**TEXT SECTION:**
________

The Achievement Mindset

Self-ImprovementAdvice

  • Author Kate Loving Shenk
  • Published March 6, 2007
  • Word count 971

Recently, after going to an on-line business building "bootcamp," I made some interesting observations when I returned to the work-a-day world, where the time clock and hard work "by the sweat of your brow," sent me on an odyssey that even Napoleon Hill would agree with, if I could have the opportunity to sit with him, and discuss these musings.

Napoleon Hill was an American author who was one of the earliest producers of the modern genre of personal-success literature.

His most famous work, Think and Grow Rich, is one of the best-selling books of all time.

Hill stated in his writings that people are free to believe what they want to believe, and this is what sets the United States apart from all other countries in the world. Hill's works examined the power of personal beliefs, and the role they play in personal success.

"What the mind of man can conceive and believe, it can achieve" is one of Hill's hallmark expressions. How achievement actually occurs, and a formula for it that puts success in reach for the average person, were the promise of Hill's books.

Hill called his success teachings "The Philosophy of Achievement" and he considered freedom, democracy, capitalism, and harmony to be important contributing elements. For without these, Hill demonstrated throughout his writings, personal beliefs are not possible.

He contrasted his philosophy with others, and thought Achievement was superior and responsible for the success Americans enjoyed for the better part of two centuries. Fear and selfishness had no part to play in his philosophy. Hill considered them to be the source of failure for unsuccessful people.

The secret of Achievement was tantalizingly offered to readers of Think and Grow Rich. This secret was never named directly as Hill felt discovering it for themselves would provide readers with the most benefit.

Hill presented the idea of a "Definite Major Purpose" as a challenge to his readers, to make them ask of themselves "in what do you truly believe?" For according to Hill, most people had no firm beliefs, putting true success firmly out of reach.

Hill's numerous books have sold millions of copies, proving that the secret of Achievement is still highly sought-after by modern Americans. Hill dealt with many controversial subjects through his writings including racism, slavery, oppression, failure, revolution, war and poverty. Persevering and then succeeding in spite of these obstacles using the philosophy of Achievement, Hill stated, was the responsiblity of every American Hill's Life and Works

Hill was born into poverty in a two-room cabin in the town of Pound in rural Wise County, Virginia. His mother died when he was ten years old. His father remarried two years later.

At the age of thirteen he began writing as a "mountain reporter" for small-town newspapers. He used his earnings as a reporter to enter law school, but soon had to withdraw for financial reasons.

The turning point in his career is considered to have been in 1908 with his assignment, as part of a series of articles about famous men, to interview industrialist Andrew Carnegie, one of the most powerful men in the world, at the time.

Hill discovered that Carnegie believed that the process of success could be elaborated in a simple formula that could be duplicated by the average person.

Impressed with Hill, Carnegie commissioned him to interview over 500 successful men and women, many of them millionaires, in order to discover and publish this formula for success.

________

**WRITTEN REQUEST 1:** Print word for word the part of the article on Napoleon Hill that opens with the words containing "Hill called his" and closes with "are not possible.".
**WRITTEN REQUEST 2:** Please write what comes next in the article on Napoleon Hill, picking up after its last sentence.
The sheet music data has no role in any of this.

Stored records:

________

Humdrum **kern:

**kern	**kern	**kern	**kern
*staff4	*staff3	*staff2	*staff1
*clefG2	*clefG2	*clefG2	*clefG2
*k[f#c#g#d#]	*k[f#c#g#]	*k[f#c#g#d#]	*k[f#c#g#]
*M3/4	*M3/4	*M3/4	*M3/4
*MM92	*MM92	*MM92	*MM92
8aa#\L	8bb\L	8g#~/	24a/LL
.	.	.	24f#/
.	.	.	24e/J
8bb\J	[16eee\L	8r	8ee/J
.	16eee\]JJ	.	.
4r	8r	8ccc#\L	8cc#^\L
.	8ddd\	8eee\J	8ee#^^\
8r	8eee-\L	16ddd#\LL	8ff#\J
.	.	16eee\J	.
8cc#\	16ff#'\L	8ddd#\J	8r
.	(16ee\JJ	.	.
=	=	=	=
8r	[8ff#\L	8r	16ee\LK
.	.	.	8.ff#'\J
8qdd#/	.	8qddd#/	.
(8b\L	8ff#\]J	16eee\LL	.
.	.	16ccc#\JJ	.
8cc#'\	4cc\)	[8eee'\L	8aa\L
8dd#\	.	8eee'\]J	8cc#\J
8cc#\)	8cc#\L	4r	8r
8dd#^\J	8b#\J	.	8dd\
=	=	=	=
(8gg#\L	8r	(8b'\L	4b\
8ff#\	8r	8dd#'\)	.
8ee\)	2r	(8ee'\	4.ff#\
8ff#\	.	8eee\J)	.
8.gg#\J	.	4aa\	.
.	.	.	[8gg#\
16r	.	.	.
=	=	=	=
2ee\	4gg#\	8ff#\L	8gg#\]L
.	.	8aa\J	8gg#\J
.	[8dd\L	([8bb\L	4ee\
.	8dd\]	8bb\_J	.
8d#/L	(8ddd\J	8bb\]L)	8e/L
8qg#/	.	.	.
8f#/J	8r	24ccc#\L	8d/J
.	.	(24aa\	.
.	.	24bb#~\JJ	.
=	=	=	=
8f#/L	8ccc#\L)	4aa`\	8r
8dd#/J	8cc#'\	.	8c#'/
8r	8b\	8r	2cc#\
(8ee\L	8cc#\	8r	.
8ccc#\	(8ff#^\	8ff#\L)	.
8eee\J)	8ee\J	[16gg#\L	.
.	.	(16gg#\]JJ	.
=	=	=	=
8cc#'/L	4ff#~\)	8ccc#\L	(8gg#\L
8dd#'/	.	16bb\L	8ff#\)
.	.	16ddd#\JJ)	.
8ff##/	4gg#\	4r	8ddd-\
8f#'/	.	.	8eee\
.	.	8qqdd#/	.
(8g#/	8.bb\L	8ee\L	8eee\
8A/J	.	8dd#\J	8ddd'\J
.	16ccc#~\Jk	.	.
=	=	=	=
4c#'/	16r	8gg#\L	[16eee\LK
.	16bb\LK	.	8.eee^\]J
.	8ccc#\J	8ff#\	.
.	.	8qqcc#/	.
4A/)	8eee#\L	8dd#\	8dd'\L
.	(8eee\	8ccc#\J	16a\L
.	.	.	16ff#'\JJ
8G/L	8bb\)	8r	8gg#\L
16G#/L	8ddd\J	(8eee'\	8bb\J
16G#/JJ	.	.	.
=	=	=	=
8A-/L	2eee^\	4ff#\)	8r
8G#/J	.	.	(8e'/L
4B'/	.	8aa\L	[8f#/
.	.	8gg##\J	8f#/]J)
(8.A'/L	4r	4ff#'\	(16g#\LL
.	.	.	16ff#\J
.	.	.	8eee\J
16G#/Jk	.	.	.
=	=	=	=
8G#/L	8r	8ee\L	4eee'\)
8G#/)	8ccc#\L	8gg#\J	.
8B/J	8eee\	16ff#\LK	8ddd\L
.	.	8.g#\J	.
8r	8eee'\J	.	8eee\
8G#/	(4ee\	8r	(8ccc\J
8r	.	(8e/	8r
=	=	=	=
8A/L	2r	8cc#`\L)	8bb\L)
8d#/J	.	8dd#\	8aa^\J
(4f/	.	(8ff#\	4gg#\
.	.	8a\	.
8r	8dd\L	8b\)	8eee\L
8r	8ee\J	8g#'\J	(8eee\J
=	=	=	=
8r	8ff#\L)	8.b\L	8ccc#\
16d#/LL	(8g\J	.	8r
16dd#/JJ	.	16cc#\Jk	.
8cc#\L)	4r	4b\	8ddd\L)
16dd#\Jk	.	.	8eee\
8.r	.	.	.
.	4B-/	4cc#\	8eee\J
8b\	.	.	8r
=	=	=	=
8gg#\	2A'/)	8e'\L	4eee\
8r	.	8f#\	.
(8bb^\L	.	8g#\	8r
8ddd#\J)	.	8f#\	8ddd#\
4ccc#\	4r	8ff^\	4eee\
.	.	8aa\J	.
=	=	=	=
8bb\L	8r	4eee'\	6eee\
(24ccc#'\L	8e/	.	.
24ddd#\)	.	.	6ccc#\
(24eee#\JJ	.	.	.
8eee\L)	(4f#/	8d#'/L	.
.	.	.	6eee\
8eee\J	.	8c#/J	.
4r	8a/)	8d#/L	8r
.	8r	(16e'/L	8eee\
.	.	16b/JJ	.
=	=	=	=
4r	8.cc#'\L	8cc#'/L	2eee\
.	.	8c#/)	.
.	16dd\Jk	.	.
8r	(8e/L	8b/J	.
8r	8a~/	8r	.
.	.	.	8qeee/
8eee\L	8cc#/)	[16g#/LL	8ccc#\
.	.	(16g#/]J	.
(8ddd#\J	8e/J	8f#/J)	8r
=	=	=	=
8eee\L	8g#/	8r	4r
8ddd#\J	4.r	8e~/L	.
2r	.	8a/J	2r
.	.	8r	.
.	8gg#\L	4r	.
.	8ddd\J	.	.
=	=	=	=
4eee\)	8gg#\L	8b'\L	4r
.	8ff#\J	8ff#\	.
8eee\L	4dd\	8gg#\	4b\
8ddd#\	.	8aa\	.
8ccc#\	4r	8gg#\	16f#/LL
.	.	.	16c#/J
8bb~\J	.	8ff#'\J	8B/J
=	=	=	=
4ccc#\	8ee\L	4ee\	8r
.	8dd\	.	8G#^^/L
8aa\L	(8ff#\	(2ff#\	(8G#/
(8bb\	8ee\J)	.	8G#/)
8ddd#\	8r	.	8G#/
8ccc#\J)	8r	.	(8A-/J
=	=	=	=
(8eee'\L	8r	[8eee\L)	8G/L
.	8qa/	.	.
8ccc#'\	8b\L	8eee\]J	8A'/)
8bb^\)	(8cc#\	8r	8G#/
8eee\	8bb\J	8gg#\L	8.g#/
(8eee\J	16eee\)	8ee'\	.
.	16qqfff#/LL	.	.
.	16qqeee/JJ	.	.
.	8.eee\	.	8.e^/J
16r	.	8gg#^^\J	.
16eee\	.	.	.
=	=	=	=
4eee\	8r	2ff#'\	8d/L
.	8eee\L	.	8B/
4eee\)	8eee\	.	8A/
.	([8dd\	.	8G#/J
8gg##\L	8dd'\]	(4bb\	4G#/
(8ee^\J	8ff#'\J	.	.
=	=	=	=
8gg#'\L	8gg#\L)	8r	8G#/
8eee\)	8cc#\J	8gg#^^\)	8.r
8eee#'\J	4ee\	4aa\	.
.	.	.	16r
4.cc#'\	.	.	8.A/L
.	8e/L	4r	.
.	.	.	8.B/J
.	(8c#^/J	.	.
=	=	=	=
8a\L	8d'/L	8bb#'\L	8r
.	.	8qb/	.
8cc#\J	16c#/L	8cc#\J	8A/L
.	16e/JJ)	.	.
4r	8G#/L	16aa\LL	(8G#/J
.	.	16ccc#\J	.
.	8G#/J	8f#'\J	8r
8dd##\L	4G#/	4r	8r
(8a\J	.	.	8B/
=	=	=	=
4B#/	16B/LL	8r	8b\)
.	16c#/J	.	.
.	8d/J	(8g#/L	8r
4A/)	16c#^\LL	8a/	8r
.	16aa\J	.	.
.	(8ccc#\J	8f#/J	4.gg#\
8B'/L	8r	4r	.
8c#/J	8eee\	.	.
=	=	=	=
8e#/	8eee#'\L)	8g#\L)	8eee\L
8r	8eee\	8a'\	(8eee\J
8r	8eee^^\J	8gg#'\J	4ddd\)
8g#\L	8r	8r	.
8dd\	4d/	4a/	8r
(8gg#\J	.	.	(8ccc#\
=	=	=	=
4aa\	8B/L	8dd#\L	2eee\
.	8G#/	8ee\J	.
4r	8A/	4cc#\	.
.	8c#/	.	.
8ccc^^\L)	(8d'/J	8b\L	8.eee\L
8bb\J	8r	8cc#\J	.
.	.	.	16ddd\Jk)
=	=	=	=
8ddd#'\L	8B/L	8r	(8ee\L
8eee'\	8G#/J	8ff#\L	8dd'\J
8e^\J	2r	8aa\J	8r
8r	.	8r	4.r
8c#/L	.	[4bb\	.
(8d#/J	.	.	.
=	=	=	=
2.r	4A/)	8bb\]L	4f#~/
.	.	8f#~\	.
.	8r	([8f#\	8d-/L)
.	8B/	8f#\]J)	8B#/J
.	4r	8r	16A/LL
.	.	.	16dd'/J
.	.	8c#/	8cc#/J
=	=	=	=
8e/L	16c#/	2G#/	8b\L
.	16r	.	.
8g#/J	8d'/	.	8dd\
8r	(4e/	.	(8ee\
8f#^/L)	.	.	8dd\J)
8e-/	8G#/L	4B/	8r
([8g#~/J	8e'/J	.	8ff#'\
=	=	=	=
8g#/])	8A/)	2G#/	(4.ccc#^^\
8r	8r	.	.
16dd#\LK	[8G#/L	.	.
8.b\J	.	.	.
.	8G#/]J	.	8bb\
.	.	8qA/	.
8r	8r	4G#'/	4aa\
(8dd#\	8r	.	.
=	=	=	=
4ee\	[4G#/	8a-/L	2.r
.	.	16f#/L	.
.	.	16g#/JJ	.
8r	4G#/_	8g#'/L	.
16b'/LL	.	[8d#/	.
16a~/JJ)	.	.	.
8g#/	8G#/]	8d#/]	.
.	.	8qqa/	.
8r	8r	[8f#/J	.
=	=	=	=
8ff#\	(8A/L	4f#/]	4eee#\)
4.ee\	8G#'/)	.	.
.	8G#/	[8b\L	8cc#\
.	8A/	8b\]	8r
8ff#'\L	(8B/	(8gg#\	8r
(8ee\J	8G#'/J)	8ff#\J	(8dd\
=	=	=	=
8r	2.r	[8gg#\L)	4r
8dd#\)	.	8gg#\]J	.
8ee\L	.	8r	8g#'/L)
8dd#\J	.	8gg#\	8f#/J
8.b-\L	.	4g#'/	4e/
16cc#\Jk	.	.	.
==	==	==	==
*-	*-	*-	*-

________

**EXPECTED ANSWER 1:**
Hill called his success teachings "The Philosophy of Achievement" and he considered freedom, democracy, capitalism, and harmony to be important contributing elements. For without these, Hill demonstrated throughout his writings, personal beliefs are not possible.

**EXPECTED ANSWER 2:**
As part of his research, Hill interviewed many of the most famous people of the time, including Thomas Edison, Alexander Graham Bell, George Eastman, Henry Ford, Elmer Gates, John D. Rockefeller, Charles M. Schwab, F.W. Woolworth, William Wrigley Jr., John Wanamaker, William Jennings Bryan, Theodore Roosevelt, William H. Taft, Woodrow Wilson, Charles Allen Ward and Jennings Randolph.

The project lasted over twenty years, during which Hill became an advisor to Carnegie. As a result of these studies, the Philosophy of Achievement was offered as a formula for rags-to-riches success by Hill and Carnegie, published initially in 1928 as the book The Law of Success.

The Achievement formula was detailed further and published in home-study courses, including the seventeen-volume "Mental Dynamite" series until 1941.

From 1919 to 1920 Hill was the editor and publisher of Hill's Golden Rule magazine. It was during this time he wrote a letter to Charles F. Haanel in which he praised his book The Master Key System.

In the letter he writes: "..I believe I ought to inform you that my present success and the success which has followed my work as President of the Napoleon Hill Institute is due largely to the principles laid down in The Master Key System."

In 1930 he published The Ladder to Success. From 1933 to 1936 Hill was an unpaid advisor to President Franklin Roosevelt.

In 1937 Hill distilled the Philosophy of Achievement and produced his most famous work, Think and Grow Rich, which is still in print in several versions, and has sold more than thirty million copies.

In 1960, Hill published an abridged version of the book, which for years was the only one generally available. In 2004, Ross Cornwell published Think and Grow Rich!: The Original Version, Restored and Revised, restoring the book to its original content, with slight revisions, and added the first comprehensive endnotes, index, and appendix the book had ever contained.

From 1952 to 1962 he worked with W. Clement Stone of the Combined Insurance Company of America to teach Stone's "Philosophy of Personal Achievement", and to lecture on the "Science of Success".

Partly as a result of his work with Stone, he published Success Through a Positive Mental Attitude. He died in 1970 in South Carolina, and in 1971 his final work, You Can Work Your Own Miracles, was published posthumously.

We learn from Napoleon Hill's famous books. By following the principles included therein, undoubtedly the Achievement Mindset can be won.